# [WHAT YOU ARE ASKED TO DO]
Type every record exactly as it appears.
RECORDS SUPPLIED Start Marker
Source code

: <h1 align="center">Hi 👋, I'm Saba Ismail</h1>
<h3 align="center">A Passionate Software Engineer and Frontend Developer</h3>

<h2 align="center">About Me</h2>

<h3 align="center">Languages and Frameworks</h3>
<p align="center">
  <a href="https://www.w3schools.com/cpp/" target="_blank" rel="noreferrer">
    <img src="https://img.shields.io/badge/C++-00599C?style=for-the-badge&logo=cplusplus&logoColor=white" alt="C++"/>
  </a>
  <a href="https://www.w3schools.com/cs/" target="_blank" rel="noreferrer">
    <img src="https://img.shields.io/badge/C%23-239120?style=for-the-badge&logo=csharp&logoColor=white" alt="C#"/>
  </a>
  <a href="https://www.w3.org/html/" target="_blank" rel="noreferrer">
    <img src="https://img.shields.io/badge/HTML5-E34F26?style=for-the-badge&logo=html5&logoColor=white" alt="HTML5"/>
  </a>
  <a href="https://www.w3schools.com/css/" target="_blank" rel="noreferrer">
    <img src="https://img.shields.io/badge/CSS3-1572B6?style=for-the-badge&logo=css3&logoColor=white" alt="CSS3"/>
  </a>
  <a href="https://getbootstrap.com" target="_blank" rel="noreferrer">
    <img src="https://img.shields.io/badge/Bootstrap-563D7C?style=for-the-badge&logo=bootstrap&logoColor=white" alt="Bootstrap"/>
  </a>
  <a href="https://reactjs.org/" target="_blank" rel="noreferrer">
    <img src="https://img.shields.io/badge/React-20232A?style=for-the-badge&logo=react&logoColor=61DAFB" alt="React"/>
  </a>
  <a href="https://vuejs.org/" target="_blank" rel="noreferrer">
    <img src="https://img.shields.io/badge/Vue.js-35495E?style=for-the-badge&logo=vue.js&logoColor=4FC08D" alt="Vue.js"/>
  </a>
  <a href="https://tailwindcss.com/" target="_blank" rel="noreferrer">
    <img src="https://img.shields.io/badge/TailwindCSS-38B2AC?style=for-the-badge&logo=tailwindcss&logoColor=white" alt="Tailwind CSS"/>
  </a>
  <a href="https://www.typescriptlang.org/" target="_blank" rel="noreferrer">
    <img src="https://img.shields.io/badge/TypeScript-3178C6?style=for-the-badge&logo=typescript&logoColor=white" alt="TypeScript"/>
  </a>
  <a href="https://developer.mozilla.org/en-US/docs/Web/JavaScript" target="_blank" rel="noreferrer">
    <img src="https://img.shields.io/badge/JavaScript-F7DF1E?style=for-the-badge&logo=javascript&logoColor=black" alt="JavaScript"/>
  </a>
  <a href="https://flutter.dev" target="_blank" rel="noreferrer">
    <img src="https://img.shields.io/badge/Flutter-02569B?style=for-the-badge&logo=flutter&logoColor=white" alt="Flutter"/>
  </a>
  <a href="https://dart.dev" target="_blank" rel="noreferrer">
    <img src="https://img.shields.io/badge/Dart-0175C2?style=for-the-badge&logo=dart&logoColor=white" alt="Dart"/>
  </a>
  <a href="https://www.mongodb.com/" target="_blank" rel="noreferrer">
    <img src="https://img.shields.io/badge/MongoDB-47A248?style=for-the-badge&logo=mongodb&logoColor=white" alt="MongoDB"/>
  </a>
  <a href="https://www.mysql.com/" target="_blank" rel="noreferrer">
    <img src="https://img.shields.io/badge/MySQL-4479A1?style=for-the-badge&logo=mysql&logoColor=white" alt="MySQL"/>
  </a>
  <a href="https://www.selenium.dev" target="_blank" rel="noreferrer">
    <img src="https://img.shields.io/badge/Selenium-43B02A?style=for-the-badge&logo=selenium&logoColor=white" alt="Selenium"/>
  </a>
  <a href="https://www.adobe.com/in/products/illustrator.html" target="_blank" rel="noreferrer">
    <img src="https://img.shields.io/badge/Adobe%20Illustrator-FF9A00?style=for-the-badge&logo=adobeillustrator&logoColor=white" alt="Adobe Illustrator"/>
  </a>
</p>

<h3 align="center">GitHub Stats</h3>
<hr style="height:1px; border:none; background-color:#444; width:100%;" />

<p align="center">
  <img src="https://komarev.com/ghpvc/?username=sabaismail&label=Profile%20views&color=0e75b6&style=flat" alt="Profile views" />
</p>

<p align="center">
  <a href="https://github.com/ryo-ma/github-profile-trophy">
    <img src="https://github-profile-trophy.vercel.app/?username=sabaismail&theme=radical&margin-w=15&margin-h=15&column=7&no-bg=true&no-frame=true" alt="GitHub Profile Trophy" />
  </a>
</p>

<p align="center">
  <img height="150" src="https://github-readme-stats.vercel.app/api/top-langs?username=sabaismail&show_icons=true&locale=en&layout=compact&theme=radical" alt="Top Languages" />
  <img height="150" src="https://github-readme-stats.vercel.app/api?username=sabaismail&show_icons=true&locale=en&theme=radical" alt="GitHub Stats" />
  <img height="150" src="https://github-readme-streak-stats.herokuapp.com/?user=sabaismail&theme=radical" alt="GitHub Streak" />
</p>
RECORDS SUPPLIED End Marker
# [RESULT OF THE TASK]
Source code

: <h1 align="center">Hi 👋, I'm Saba Ismail</h1>
<h3 align="center">A Passionate Software Engineer and Frontend Developer</h3>

<h2 align="center">About Me</h2>

<h3 align="center">Languages and Frameworks</h3>
<p align="center">
  <a href="https://www.w3schools.com/cpp/" target="_blank" rel="noreferrer">
    <img src="https://img.shields.io/badge/C++-00599C?style=for-the-badge&logo=cplusplus&logoColor=white" alt="C++"/>
  </a>
  <a href="https://www.w3schools.com/cs/" target="_blank" rel="noreferrer">
    <img src="https://img.shields.io/badge/C%23-239120?style=for-the-badge&logo=csharp&logoColor=white" alt="C#"/>
  </a>
  <a href="https://www.w3.org/html/" target="_blank" rel="noreferrer">
    <img src="https://img.shields.io/badge/HTML5-E34F26?style=for-the-badge&logo=html5&logoColor=white" alt="HTML5"/>
  </a>
  <a href="https://www.w3schools.com/css/" target="_blank" rel="noreferrer">
    <img src="https://img.shields.io/badge/CSS3-1572B6?style=for-the-badge&logo=css3&logoColor=white" alt="CSS3"/>
  </a>
  <a href="https://getbootstrap.com" target="_blank" rel="noreferrer">
    <img src="https://img.shields.io/badge/Bootstrap-563D7C?style=for-the-badge&logo=bootstrap&logoColor=white" alt="Bootstrap"/>
  </a>
  <a href="https://reactjs.org/" target="_blank" rel="noreferrer">
    <img src="https://img.shields.io/badge/React-20232A?style=for-the-badge&logo=react&logoColor=61DAFB" alt="React"/>
  </a>
  <a href="https://vuejs.org/" target="_blank" rel="noreferrer">
    <img src="https://img.shields.io/badge/Vue.js-35495E?style=for-the-badge&logo=vue.js&logoColor=4FC08D" alt="Vue.js"/>
  </a>
  <a href="https://tailwindcss.com/" target="_blank" rel="noreferrer">
    <img src="https://img.shields.io/badge/TailwindCSS-38B2AC?style=for-the-badge&logo=tailwindcss&logoColor=white" alt="Tailwind CSS"/>
  </a>
  <a href="https://www.typescriptlang.org/" target="_blank" rel="noreferrer">
    <img src="https://img.shields.io/badge/TypeScript-3178C6?style=for-the-badge&logo=typescript&logoColor=white" alt="TypeScript"/>
  </a>
  <a href="https://developer.mozilla.org/en-US/docs/Web/JavaScript" target="_blank" rel="noreferrer">
    <img src="https://img.shields.io/badge/JavaScript-F7DF1E?style=for-the-badge&logo=javascript&logoColor=black" alt="JavaScript"/>
  </a>
  <a href="https://flutter.dev" target="_blank" rel="noreferrer">
    <img src="https://img.shields.io/badge/Flutter-02569B?style=for-the-badge&logo=flutter&logoColor=white" alt="Flutter"/>
  </a>
  <a href="https://dart.dev" target="_blank" rel="noreferrer">
    <img src="https://img.shields.io/badge/Dart-0175C2?style=for-the-badge&logo=dart&logoColor=white" alt="Dart"/>
  </a>
  <a href="https://www.mongodb.com/" target="_blank" rel="noreferrer">
    <img src="https://img.shields.io/badge/MongoDB-47A248?style=for-the-badge&logo=mongodb&logoColor=white" alt="MongoDB"/>
  </a>
  <a href="https://www.mysql.com/" target="_blank" rel="noreferrer">
    <img src="https://img.shields.io/badge/MySQL-4479A1?style=for-the-badge&logo=mysql&logoColor=white" alt="MySQL"/>
  </a>
  <a href="https://www.selenium.dev" target="_blank" rel="noreferrer">
    <img src="https://img.shields.io/badge/Selenium-43B02A?style=for-the-badge&logo=selenium&logoColor=white" alt="Selenium"/>
  </a>
  <a href="https://www.adobe.com/in/products/illustrator.html" target="_blank" rel="noreferrer">
    <img src="https://img.shields.io/badge/Adobe%20Illustrator-FF9A00?style=for-the-badge&logo=adobeillustrator&logoColor=white" alt="Adobe Illustrator"/>
  </a>
</p>

<h3 align="center">GitHub Stats</h3>
<hr style="height:1px; border:none; background-color:#444; width:100%;" />

<p align="center">
  <img src="https://komarev.com/ghpvc/?username=sabaismail&label=Profile%20views&color=0e75b6&style=flat" alt="Profile views" />
</p>

<p align="center">
  <a href="https://github.com/ryo-ma/github-profile-trophy">
    <img src="https://github-profile-trophy.vercel.app/?username=sabaismail&theme=radical&margin-w=15&margin-h=15&column=7&no-bg=true&no-frame=true" alt="GitHub Profile Trophy" />
  </a>
</p>

<p align="center">
  <img height="150" src="https://github-readme-stats.vercel.app/api/top-langs?username=sabaismail&show_icons=true&locale=en&layout=compact&theme=radical" alt="Top Languages" />
  <img height="150" src="https://github-readme-stats.vercel.app/api?username=sabaismail&show_icons=true&locale=en&theme=radical" alt="GitHub Stats" />
  <img height="150" src="https://github-readme-streak-stats.herokuapp.com/?user=sabaismail&theme=radical" alt="GitHub Streak" />
</p>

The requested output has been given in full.